03 October 2010

Kotak Sec recommends: Sell Reliance Power: Target Rs 135

Bookmark and Share


Execution to gain momentum. Reliance Power (RPWR) remains confident of
achieving its ambitious target of 5 GW by FY2012E, 25 GW by FY2015E and 35 GW by
FY2017E. We believe that these targets are ambitious given the inherent execution risk
involved along with high fuel risk for its proposed 10,000 MW of gas-based capacities.
We maintain our SELL rating with target price of Rs135/share, noting the 18%
downside and risk to earnings from delayed execution and non-availability of fuel.

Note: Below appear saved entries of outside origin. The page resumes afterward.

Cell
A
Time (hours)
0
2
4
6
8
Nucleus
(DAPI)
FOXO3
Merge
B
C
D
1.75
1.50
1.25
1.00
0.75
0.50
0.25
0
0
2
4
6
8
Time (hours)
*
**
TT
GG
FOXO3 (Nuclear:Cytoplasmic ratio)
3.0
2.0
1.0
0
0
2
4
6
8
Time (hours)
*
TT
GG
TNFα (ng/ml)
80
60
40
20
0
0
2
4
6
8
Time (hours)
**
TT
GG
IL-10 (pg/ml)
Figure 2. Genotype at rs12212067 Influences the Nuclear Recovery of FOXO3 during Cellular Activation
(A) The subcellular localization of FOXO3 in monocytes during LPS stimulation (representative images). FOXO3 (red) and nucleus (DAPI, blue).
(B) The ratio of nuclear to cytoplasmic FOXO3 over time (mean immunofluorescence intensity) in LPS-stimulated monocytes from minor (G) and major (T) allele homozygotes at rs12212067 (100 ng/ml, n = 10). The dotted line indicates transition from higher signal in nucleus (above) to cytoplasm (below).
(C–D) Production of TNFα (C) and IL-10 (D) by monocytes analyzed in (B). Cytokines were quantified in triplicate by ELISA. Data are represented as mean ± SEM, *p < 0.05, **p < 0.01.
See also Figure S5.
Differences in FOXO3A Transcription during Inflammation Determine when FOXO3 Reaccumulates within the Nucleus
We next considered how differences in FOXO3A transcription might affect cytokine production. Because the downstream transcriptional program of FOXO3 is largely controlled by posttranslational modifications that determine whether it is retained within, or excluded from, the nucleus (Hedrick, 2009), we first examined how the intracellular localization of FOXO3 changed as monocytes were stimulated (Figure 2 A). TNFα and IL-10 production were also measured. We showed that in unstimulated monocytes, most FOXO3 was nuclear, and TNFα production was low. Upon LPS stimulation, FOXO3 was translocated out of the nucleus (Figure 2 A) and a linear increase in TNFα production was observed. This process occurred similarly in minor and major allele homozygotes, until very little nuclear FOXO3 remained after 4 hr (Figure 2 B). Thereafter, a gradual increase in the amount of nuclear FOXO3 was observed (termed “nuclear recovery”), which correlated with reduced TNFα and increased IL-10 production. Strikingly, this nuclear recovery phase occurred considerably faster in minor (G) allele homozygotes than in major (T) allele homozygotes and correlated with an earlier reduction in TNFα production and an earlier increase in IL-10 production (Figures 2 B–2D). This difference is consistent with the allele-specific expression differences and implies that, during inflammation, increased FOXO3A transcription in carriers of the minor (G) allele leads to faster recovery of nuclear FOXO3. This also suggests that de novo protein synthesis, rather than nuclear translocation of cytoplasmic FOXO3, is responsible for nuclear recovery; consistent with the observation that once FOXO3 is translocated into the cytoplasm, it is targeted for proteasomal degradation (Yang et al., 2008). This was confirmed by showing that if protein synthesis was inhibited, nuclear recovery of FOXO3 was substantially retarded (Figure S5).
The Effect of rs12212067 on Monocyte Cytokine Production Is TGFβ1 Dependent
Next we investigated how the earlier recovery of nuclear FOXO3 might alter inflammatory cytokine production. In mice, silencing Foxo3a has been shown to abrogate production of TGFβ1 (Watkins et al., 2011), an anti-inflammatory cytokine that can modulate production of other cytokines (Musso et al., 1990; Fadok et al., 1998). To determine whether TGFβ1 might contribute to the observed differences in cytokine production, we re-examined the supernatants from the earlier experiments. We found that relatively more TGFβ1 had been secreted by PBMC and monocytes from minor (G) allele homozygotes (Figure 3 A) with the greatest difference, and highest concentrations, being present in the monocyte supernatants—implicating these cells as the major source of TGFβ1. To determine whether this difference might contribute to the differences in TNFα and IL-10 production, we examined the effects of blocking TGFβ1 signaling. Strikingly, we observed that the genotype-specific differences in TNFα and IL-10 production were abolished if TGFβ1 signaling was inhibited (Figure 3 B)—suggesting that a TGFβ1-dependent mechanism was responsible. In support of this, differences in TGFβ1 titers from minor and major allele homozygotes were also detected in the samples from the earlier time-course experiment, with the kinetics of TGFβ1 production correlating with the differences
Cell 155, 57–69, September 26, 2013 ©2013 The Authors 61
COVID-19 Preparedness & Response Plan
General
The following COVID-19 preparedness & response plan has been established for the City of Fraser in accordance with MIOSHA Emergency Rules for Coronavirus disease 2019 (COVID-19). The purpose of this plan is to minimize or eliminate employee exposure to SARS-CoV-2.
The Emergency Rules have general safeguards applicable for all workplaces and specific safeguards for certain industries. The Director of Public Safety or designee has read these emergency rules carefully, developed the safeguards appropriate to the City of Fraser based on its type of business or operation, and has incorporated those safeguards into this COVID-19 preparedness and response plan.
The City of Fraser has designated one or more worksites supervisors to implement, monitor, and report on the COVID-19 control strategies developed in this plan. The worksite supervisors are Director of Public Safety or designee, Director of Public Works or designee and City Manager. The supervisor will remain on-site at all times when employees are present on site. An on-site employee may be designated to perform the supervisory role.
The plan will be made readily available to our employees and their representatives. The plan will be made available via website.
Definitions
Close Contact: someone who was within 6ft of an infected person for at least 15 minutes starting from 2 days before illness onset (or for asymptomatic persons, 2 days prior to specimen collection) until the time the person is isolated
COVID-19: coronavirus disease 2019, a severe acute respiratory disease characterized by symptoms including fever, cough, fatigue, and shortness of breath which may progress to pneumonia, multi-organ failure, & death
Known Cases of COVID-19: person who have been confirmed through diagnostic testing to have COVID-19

Ambitious plans to scale up to 25 GW by FY2015, 35 GW by FY2017
RPWR remains confident of achieving its targeted capacity of 25 GW by FY2015E which in our
view is ambitious given the high degree of execution risks involved. Our skepticism stems from the
present status of projects which are significantly lagging their original execution schedule. The
sluggish pace of execution is evident from the slow capex run rate having incurred ~Rs35 bn in
FY2010 marginally lesser than Rs37 bn in FY2009. We note that as of end FY2010, RPWR had
utilized Rs55 bn of the total IPO proceeds of Rs116 bn while Rs61 bn still remains unutilized.
High fuel risk for gas-based capacities, coal-based plants better positioned
RPWR plans to set up ~10,000 MW of gas-based capacities with 7,480 MW in Dadri and 2,400
MW in Samalkot (expansion of existing 220 MW at Samalkot which will be transferred to RPWR
from Reliance Infrastructure). Management highlighted that location of gas based capacities
remains flexible owing to uncertainties involved with land at Dadri.
In our view gas-based capacities face a high degree of fuel availability risk given the present
demand supply scenario of gas in India. In our view, securing allocations for ~28mcm/d of gas (the
approximate amount required for RPWR’s gas-based capacities) will likely be an uphill task given
the ever-increasing mismatch between demand and supply of gas. Fuel risk for coal-based
capacities is relatively lesser, with RPWR largely dependent on captive coal blocks secured in India
and Indonesia, to meet the requirement of associated capacity additions.
High execution and fuel risk, expensive valuations – maintain SELL
RPWR is currently trading at a P/B of 2.3 X on FY2012E net worth which we believe is expensive as
the 18% downside to our fair value estimate of Rs135 along with high earnings risk stemming
from execution and fuel uncertainties. Moreover, we highlight that a large portion of capacity
would be UMPPs (12,000 MW) that are not value accretive given the competitive nature of their
bids. Our DCF-based valuation for Sasan and Krishnapatnam implies a P/B of 1X on the total equity
investment for these projects. Acceleration of the commissioning schedule across the various
projects being implemented by the company could be an upside risk to our estimates.